As Alex Volker flew the medical team into Puerto Rico on a twin turboprop, he remembers the airport looking “like a war zone.” Blackhawk helicopters, he said, “ were crisscrossing the airport and blue tarps were over houses and buildings where roofs had been...There was tons of military traffic...they were still trying to rescue people on the island.”

Shortly after the plane landed, nurse Ortiz found herself crying for her native land. “Cars were flipped over, houses blown away, buildings made of cement were crumbling down. Piles and piles of furniture outside. Walking through neighborhoods, I noticed people had carved their names into wood, so if they died during the storm people would know where they had lived.’

Medical and humanitarian supplies that Volker’s foundation had purchased for the mission had largely been flown ahead in cargo planes to the island offices of Boston Scientific, which was also donating materials. “It was amazing how many people in Nevada and elsewhere wanted to donate to our cause,” says Volker. “That is why I started the website https://vegascares4puertorico.org. “We raised hundreds of thousands of dollars for supplies.”

Dr. Pedroso recalls how the team – which stayed in a rented home without power – wore backpacks full of baby food, sanitary supplies for women, diapers, medications, and water filtration systems. Team members went door to door in remote areas outside the capital city of San Juan. “Because we were Americans, we were also able to write prescriptions, that were filled, for things like hypertension, diabetes, and heart conditions. We stitched up many lacerations. People needed so much a month after the storm.”

The team, which also treated people in a makeshift clinic, saw around 1000 men, women, and children. “The major issue we saw was listeria infections from contaminated water,” says Volker, of the condition treated with antibiotics. “More than half the island had no fresh water. We literally saw dozens of patients that had no choice but to drink water that was contaminated.
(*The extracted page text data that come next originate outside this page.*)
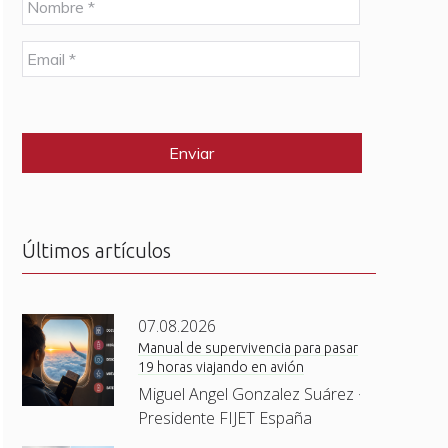
o
m
E
b
m
r
a
e
C
i
*
A
l
P
*
T
C
H
A
Últimos artículos
07.08.2026
Manual de supervivencia para pasar
19 horas viajando en avión
Miguel Angel Gonzalez Suárez ·
Presidente FIJET España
There were also people with pneumonia and GI infections that hadn’t had access to antibiotics.”

One situation no one on the team can forget involved a woman who carried her 2-month-old child for two miles to get help at the pop-up clinic. The child, who’d been fed baby formula mixed with contaminated water, was lethargic and unresponsive. The mother, unable to breastfeed due to dehydration, fainted. Both were put on IV fluids and hurriedly sent to a hospital. “If we had not been there that day, both would have died,” says Volker, adding that both are doing well today.
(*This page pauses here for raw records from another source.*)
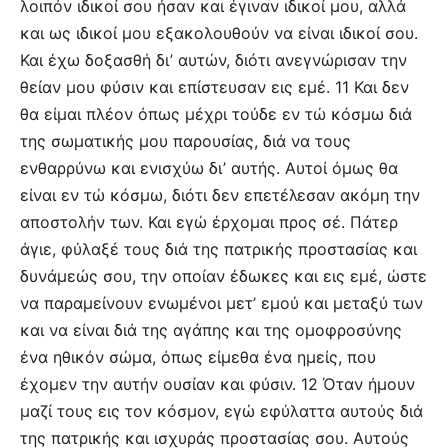
λοιπόν ιδικοί σου ήσαν και έγιναν ιδικοί μου, αλλά
και ως ιδικοί μου εξακολουθούν να είναι ιδικοί σου.
Και έχω δοξασθή δι’ αυτών, διότι ανεγνώρισαν την
θείαν μου φύσιν και επίστευσαν εις εμέ. 11 Και δεν
θα είμαι πλέον όπως μέχρι τούδε εν τώ κόσμω διά
της σωματικής μου παρουσίας, διά να τους
ενθαρρύνω και ενισχύω δι’ αυτής. Αυτοί όμως θα
είναι εν τώ κόσμω, διότι δεν επετέλεσαν ακόμη την
αποστολήν των. Και εγώ έρχομαι προς σέ. Πάτερ
άγιε, φύλαξέ τους διά της πατρικής προστασίας και
δυνάμεώς σου, την οποίαν έδωκες και εις εμέ, ώστε
να παραμείνουν ενωμένοι μετ’ εμού και μεταξύ των
και να είναι διά της αγάπης και της ομοφροσύνης
ένα ηθικόν σώμα, όπως είμεθα ένα ημείς, που
έχομεν την αυτήν ουσίαν και φύσιν. 12 Όταν ήμουν
μαζί τους εις τον κόσμον, εγώ εφύλαττα αυτούς διά
της πατρικής και ισχυράς προστασίας σου. Αυτούς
Needless to say, the visit by Volker’s team was appreciated by Puerto Ricans.

“We in Puerto Rico are very grateful to them,“ said Dr. Stephanie Torres in a phone call from the island. “Many people they saw couldn’t get out of their homes for help.”

Gov. Sisolak, who closely followed the doctor and his team, noted that Puerto Ricans truly were moved by the medical mission.

“I’m grateful,” Sisolak says. “We have healthcare providers here in Nevada like Dr. Volker, whose compassion and expertise extend not only to our own communities in the state, but to families in need of care across the ocean...Dr. Volker’s medical mission to Puerto Rico makes the UNLV School of Medicine, and the entire State of Nevada, proud.”

 

Dr. Warren Volker and team provide medical assistance to Hurricane victims.